What to do ▸ From the records below, work out how many lines contain "dominant". Reply with that number alone.

= = =

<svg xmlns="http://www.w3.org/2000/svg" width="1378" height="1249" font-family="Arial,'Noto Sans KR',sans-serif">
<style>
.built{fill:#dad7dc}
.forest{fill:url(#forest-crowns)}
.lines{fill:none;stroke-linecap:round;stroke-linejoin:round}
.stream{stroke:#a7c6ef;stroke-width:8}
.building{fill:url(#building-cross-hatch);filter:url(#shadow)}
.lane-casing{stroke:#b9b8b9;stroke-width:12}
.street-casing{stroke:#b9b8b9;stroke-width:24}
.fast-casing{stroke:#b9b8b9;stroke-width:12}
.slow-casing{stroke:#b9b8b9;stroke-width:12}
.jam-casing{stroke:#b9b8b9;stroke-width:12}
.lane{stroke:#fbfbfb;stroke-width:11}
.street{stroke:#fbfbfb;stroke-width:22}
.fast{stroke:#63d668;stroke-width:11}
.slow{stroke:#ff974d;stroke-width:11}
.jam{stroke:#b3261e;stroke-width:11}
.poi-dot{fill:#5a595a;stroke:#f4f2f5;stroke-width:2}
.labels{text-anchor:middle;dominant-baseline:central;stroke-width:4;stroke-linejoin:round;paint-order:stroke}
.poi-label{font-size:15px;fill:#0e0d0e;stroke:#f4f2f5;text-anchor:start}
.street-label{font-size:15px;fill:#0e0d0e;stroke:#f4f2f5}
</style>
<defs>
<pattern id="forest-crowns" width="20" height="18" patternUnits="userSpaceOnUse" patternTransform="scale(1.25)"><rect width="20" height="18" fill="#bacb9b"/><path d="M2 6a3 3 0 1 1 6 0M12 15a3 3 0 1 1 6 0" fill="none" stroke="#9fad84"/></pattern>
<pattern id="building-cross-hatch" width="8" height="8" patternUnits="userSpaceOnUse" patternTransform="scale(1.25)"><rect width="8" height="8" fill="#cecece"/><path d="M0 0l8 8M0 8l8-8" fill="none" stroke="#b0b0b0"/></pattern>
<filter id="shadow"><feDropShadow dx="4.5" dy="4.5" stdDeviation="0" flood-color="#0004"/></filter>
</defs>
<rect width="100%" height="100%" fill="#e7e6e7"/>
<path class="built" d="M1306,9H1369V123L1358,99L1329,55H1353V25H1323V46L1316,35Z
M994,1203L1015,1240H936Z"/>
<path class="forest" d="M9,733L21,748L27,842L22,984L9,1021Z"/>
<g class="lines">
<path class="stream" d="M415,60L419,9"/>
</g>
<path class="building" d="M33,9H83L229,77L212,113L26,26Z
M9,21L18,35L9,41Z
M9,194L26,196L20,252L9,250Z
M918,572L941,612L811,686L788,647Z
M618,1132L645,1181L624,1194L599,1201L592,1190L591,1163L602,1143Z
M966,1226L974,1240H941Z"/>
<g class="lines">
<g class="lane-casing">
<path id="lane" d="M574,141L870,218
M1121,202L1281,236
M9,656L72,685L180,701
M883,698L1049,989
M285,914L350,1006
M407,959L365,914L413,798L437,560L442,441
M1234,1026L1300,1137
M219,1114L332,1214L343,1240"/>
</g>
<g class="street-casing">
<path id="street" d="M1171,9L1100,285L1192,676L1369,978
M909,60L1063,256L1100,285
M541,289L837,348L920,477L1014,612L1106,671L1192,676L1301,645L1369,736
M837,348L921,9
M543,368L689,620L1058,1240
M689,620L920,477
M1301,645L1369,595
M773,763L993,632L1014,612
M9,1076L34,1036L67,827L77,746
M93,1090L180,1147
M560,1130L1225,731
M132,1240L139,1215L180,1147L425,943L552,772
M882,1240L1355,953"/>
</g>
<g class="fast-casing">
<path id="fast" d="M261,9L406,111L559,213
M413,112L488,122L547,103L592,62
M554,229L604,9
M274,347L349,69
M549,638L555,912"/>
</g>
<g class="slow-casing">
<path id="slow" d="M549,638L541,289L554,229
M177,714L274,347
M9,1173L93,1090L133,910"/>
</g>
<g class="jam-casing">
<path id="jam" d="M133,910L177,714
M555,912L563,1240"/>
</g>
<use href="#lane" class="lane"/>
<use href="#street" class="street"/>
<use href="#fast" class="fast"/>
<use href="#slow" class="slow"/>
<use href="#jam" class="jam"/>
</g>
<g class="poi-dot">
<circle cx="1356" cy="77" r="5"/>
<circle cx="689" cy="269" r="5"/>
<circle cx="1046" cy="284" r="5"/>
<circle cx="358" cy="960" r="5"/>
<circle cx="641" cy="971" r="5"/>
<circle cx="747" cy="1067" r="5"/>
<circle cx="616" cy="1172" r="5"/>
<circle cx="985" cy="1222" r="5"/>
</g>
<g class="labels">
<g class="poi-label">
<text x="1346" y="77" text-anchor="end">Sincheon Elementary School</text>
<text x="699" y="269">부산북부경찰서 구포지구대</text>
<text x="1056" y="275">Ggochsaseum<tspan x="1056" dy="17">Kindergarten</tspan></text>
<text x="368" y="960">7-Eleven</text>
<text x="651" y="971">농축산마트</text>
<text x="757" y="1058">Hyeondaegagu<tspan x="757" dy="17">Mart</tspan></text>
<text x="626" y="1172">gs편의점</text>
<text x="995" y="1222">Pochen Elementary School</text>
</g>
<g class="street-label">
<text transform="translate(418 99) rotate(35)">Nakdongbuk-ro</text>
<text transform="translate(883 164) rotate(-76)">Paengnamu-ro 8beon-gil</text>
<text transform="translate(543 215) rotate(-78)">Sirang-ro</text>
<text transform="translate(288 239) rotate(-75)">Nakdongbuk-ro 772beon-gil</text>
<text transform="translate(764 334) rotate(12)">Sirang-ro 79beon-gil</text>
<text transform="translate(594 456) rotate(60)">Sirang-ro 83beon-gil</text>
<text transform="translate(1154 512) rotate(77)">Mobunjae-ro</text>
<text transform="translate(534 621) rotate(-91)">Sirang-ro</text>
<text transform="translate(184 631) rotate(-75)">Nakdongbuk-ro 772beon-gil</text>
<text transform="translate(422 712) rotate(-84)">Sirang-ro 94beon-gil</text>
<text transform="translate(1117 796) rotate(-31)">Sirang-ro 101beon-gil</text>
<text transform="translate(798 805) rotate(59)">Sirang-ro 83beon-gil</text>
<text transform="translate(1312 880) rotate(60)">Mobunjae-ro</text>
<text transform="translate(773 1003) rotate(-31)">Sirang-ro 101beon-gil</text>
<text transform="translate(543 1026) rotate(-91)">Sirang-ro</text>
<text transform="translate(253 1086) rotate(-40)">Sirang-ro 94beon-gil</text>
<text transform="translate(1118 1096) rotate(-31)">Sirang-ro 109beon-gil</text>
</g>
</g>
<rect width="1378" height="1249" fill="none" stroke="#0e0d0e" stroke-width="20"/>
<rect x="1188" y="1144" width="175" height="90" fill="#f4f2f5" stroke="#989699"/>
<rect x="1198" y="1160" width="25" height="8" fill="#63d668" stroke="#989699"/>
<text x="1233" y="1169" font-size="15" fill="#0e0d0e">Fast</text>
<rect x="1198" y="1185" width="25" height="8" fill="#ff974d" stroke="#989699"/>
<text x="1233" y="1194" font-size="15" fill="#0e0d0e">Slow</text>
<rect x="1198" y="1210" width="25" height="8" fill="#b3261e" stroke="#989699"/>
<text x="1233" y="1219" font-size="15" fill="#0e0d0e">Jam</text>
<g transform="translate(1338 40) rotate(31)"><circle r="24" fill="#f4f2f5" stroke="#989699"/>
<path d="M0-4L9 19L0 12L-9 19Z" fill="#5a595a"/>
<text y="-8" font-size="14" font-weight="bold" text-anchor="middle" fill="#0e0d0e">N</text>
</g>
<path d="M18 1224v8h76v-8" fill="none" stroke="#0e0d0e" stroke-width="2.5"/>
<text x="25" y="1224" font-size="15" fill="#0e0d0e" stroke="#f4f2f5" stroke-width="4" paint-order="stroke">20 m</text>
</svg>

= = =

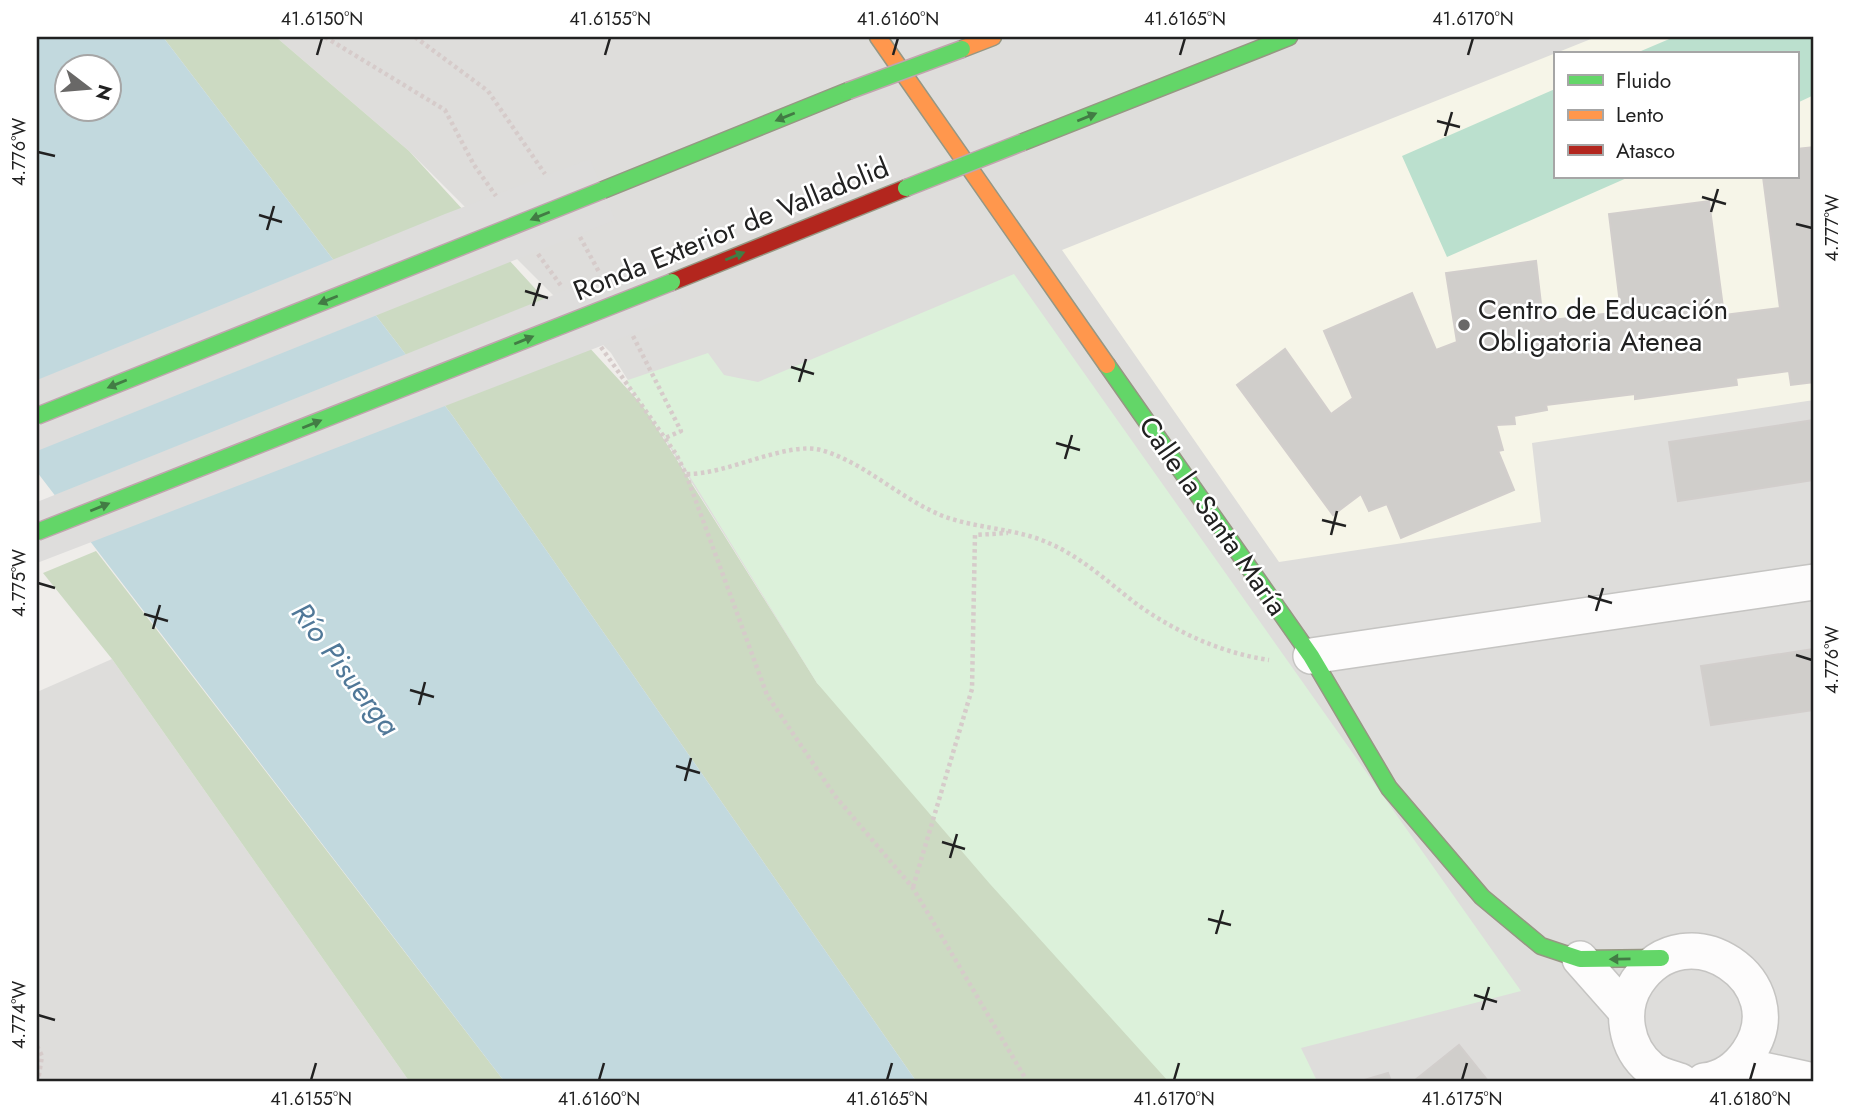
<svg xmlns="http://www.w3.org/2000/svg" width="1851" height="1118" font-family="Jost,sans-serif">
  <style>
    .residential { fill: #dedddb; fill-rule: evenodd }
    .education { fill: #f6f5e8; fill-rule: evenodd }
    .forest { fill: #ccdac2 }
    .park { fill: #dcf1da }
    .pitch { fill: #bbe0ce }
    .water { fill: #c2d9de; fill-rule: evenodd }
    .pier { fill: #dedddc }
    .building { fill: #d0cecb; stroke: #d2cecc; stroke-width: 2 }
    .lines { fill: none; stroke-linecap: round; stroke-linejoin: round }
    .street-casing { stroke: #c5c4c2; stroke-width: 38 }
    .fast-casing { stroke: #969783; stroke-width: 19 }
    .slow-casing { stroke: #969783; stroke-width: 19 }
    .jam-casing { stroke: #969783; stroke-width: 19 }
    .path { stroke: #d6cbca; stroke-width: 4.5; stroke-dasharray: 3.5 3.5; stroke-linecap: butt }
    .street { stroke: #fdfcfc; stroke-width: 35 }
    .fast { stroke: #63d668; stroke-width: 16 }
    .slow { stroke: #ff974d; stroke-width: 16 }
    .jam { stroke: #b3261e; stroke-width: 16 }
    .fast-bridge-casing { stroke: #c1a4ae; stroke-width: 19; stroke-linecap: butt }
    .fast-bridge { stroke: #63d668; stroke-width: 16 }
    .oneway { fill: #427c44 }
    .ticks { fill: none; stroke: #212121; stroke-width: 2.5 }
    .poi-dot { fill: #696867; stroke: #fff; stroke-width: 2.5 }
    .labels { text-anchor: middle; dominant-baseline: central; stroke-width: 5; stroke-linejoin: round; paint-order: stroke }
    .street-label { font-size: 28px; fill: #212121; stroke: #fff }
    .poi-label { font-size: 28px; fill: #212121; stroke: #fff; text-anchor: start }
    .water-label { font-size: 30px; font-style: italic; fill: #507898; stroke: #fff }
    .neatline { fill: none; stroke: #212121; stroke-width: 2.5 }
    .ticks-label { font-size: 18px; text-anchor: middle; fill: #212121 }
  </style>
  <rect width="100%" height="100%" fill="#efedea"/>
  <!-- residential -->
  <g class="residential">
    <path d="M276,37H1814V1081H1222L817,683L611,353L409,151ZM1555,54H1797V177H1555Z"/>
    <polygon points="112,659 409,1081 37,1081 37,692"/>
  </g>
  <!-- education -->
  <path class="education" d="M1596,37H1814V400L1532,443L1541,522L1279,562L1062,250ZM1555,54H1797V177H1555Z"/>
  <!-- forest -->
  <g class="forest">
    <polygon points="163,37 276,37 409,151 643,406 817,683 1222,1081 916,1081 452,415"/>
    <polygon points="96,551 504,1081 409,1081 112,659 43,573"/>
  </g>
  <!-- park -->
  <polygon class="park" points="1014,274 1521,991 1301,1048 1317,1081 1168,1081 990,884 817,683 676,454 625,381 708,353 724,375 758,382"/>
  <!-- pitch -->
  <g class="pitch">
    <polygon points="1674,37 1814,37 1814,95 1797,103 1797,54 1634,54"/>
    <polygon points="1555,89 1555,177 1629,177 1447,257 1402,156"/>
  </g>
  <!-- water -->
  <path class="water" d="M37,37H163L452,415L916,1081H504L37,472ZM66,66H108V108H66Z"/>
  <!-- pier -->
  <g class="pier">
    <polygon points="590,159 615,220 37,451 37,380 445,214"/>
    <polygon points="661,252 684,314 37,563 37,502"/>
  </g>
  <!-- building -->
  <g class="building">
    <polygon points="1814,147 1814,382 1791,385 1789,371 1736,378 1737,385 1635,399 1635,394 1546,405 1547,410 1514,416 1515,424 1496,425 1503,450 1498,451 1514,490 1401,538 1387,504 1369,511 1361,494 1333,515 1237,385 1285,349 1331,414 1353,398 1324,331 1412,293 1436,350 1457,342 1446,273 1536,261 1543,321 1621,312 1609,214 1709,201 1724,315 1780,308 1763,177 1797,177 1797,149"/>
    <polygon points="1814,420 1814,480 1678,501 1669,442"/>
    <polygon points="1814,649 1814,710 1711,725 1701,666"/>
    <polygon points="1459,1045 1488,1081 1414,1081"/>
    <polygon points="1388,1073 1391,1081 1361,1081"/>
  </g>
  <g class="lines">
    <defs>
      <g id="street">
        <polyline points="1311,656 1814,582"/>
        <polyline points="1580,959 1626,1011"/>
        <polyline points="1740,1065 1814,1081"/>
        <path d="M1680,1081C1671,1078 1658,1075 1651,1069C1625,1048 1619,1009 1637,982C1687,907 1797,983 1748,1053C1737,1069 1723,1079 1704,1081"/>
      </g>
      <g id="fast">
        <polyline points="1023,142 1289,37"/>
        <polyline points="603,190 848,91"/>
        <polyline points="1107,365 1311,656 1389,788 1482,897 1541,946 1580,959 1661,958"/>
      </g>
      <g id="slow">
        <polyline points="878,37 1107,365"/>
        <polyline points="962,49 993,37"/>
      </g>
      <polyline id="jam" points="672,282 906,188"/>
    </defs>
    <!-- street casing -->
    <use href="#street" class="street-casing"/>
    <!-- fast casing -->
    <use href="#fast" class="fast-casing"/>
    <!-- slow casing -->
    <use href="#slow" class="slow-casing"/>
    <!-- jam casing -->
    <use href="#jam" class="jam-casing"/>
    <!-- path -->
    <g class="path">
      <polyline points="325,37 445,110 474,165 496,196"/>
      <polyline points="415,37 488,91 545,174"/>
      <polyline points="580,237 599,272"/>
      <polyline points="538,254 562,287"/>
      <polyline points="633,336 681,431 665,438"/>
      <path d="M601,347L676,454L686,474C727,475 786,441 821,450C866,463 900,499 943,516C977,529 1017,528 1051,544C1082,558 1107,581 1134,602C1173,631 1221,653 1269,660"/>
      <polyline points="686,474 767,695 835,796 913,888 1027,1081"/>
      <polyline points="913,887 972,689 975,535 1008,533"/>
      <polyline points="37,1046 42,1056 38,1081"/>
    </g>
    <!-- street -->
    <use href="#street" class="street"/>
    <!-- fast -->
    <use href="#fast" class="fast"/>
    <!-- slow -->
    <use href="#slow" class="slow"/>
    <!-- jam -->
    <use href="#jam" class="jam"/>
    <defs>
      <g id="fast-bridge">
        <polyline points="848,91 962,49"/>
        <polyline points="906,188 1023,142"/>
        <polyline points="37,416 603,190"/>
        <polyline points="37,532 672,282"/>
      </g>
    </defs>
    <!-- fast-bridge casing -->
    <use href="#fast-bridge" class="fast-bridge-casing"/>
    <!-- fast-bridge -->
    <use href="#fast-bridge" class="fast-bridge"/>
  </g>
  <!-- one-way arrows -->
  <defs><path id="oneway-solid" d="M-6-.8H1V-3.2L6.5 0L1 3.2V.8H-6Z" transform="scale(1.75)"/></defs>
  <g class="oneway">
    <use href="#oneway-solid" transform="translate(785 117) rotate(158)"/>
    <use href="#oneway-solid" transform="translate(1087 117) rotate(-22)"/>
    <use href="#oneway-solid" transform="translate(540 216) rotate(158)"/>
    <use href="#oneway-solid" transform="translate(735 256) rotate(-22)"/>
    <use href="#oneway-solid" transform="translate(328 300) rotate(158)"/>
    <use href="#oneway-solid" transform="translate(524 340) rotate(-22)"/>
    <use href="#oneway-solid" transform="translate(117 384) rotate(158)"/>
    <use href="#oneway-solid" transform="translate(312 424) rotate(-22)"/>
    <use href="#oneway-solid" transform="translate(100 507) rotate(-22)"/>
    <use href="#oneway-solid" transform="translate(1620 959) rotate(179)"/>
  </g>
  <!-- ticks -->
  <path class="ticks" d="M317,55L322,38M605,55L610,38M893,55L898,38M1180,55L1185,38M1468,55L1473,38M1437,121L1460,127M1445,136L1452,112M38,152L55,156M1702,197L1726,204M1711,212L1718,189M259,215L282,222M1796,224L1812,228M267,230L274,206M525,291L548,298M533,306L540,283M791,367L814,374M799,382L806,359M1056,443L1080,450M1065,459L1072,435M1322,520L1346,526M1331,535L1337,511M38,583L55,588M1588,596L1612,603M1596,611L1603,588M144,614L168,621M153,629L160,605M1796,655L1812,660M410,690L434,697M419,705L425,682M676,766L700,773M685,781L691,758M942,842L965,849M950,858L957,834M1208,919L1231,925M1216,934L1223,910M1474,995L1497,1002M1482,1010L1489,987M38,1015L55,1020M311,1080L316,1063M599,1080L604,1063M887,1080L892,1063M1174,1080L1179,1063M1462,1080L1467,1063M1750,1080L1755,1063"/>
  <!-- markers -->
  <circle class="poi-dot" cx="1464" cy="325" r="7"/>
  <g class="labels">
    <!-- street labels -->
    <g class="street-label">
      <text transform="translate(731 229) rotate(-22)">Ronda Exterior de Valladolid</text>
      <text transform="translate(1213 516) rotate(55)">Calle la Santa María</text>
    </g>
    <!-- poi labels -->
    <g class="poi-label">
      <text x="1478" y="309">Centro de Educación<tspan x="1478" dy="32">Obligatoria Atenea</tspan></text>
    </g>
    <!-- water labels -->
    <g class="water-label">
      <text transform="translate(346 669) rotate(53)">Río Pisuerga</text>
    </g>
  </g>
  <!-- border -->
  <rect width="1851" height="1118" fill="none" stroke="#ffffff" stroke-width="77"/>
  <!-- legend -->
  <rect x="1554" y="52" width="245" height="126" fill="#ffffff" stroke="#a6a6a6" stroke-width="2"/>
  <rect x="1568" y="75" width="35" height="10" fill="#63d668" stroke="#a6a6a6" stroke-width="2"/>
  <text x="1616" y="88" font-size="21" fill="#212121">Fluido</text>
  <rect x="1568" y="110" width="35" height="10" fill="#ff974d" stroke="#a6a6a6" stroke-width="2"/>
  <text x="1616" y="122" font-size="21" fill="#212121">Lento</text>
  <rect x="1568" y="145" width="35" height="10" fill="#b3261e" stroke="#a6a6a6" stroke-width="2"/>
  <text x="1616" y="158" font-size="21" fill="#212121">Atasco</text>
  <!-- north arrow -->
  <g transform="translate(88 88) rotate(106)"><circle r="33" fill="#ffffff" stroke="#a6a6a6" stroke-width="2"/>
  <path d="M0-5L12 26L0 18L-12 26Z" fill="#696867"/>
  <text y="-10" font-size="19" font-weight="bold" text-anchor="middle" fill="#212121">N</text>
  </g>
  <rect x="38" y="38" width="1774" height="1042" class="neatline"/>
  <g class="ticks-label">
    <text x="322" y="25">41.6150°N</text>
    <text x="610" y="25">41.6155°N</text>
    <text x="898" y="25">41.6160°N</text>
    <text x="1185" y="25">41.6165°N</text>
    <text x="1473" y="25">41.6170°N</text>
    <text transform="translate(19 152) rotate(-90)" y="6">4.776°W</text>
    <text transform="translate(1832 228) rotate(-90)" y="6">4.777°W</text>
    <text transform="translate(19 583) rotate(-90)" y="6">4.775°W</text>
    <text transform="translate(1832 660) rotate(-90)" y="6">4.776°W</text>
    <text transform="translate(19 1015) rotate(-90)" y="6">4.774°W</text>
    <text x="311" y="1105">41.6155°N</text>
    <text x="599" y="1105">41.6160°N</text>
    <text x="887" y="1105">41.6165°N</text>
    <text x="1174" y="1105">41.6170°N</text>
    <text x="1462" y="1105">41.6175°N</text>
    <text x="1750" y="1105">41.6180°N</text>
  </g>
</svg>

= = =

Solution ▸ 2